To correct an inflationary gap (caused by excess demand), the government uses a contractionary fiscal policy. The solution should be explained using the following instruments:

  • Decrease in Government Spending: The government reduces its expenditure on public works, defence, infrastructure, etc. Since government spending is a direct component of Aggregate Demand (AD), a reduction in it directly lowers AD, helping to close the inflationary gap.
  • Increase in Taxes: The government increases direct taxes (like income tax) or indirect taxes. This reduces the disposable income of households and the post-tax profits of firms, leading to a fall in consumption and investment expenditure, which in turn reduces AD.

4. What is the correct way to differentiate between an inflationary gap and a deflationary gap when asked in an exam?

When asked to differentiate, the solution should present a clear comparison based on key economic parameters. A complete answer would compare the two on the following basis:

  • Meaning: An inflationary gap occurs when Aggregate Demand (AD) exceeds Aggregate Supply (AS) at the full employment level. A deflationary gap occurs when AD is less than AS at the full employment level.
  • Economic Condition: The inflationary gap signifies excess demand, leading to inflation. The deflationary gap signifies deficient demand, leading to deflation and rising unemployment.
  • Impact on Output: In an inflationary gap, real output does not increase as the economy is already at full employment. In a deflationary gap, output is lower than the potential full employment output.
  • Equilibrium: The inflationary gap leads to an equilibrium level of income that is beyond full employment only in nominal terms. The deflationary gap leads to an underemployment equilibrium.

5. Why is simply stating "the central bank sells securities" an incomplete answer for solving how Open Market Operations (OMO) correct excess demand?

This statement is incomplete because it misses the crucial transmission mechanism, which is key to a full-marks answer. The correct, step-by-step explanation for solving the problem is:

  • The central bank sells government securities in the open market.
  • Commercial banks buy these securities, which leads to a transfer of funds from commercial banks to the central bank.
  • This reduces the cash reserves and liquidity of commercial banks, thereby contracting their lending capacity.
  • With less money to lend, commercial banks are forced to increase their lending rates.
  • Higher interest rates make borrowing more expensive, which discourages both consumption and investment demand.
  • This leads to a fall in Aggregate Demand, helping to close the inflationary gap.

6. How does the concept of the 'investment multiplier' from the previous chapter connect to solving the problem of a deflationary gap?

The connection is critical for determining the precise scale of intervention needed to solve a deflationary gap. While we know that increasing government spending (G) or investment (I) can close the gap, the investment multiplier (K) tells us by how much. The formula is ΔY = K × ΔI (or ΔG). This shows that the final increase in income (ΔY) will be a multiple of the initial injection of investment or spending. Therefore, to close a deflationary gap of, say, ₹1000 crore, the government doesn't need to increase spending by the full ₹1000 crore. It needs to calculate the required initial injection based on the value of the multiplier (which depends on the Marginal Propensity to Consume). Understanding this prevents policy overcorrection and is a crucial part of a comprehensive solution.

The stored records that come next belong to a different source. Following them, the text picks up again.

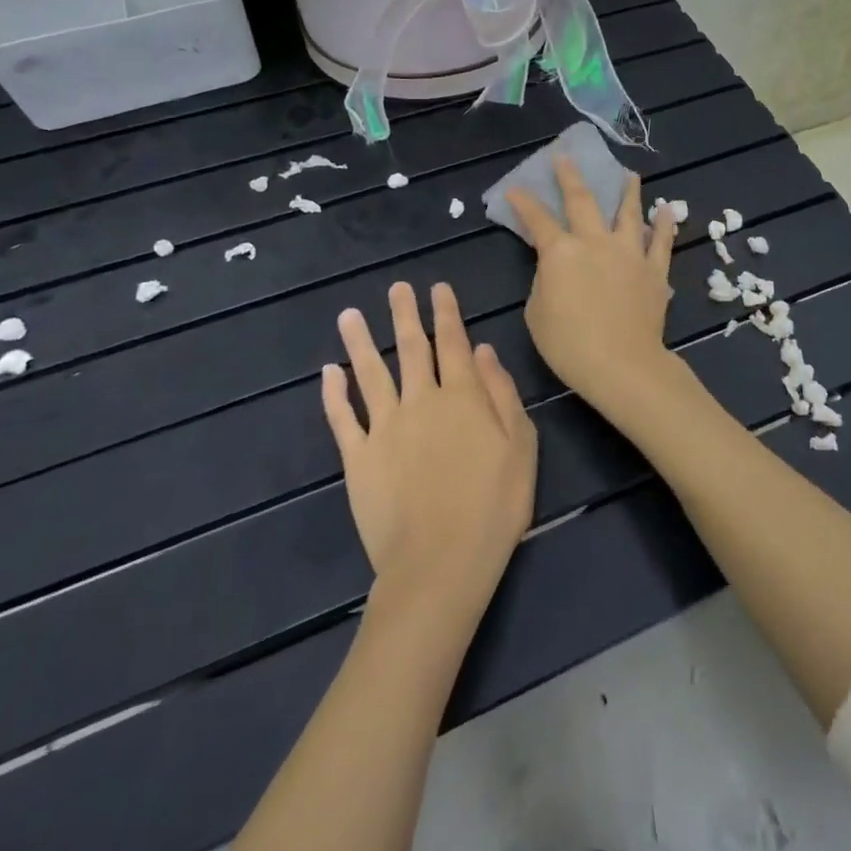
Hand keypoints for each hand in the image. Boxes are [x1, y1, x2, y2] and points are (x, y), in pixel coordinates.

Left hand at [323, 282, 536, 610]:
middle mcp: (421, 401)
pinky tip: (329, 372)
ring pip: (370, 373)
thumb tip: (484, 350)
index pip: (454, 342)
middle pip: (411, 348)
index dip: (447, 312)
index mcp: (463, 396)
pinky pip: (342, 418)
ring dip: (360, 341)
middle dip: (406, 314)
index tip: (438, 287)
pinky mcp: (358, 458)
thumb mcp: (521, 446)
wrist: (441, 564)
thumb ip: (502, 393)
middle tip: (397, 288)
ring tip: (350, 315)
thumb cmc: (494, 506)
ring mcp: (385, 428)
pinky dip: (334, 393)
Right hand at [506, 157, 680, 423]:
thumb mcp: (537, 313)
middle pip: (582, 200)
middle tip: (566, 158)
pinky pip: (661, 242)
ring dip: (628, 191)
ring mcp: (629, 253)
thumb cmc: (569, 344)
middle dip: (571, 176)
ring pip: (628, 212)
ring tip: (629, 175)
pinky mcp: (654, 270)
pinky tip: (667, 210)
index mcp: (561, 252)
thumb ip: (545, 281)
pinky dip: (664, 224)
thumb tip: (556, 268)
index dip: (524, 202)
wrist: (621, 364)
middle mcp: (595, 242)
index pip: (537, 220)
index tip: (516, 188)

7. When solving problems, what is a common error in applying the 'Margin Requirement' as a tool to correct deficient demand?

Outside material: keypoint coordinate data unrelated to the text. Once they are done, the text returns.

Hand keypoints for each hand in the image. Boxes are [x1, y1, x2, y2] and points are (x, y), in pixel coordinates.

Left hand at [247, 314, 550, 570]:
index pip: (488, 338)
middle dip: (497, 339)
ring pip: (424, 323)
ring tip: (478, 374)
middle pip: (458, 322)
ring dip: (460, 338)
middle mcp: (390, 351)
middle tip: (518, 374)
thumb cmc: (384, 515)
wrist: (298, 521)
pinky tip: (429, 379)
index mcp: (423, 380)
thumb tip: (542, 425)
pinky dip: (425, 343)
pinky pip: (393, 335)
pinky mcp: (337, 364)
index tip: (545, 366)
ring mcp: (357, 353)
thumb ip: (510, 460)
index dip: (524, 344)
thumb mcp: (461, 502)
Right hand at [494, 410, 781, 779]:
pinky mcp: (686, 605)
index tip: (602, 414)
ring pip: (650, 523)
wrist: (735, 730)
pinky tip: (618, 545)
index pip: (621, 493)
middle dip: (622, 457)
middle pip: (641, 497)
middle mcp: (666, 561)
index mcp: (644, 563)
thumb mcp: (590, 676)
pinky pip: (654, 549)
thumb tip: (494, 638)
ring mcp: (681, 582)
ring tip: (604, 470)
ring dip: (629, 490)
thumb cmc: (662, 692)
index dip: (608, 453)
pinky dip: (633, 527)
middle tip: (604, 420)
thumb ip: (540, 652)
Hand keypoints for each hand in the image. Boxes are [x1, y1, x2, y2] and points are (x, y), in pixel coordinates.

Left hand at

A common error is to incorrectly state the direction of change or to provide a vague explanation. To solve the problem of deficient demand, the central bank must decrease the margin requirement. The correct, detailed solution is: The margin is the difference between the market value of the security offered for a loan and the amount of the loan granted. By reducing the margin (e.g., from 30% to 20%), the central bank allows borrowers to get a larger loan amount for the same value of collateral. This encourages more borrowing for investment and consumption, which in turn increases Aggregate Demand and helps correct the deflationary gap.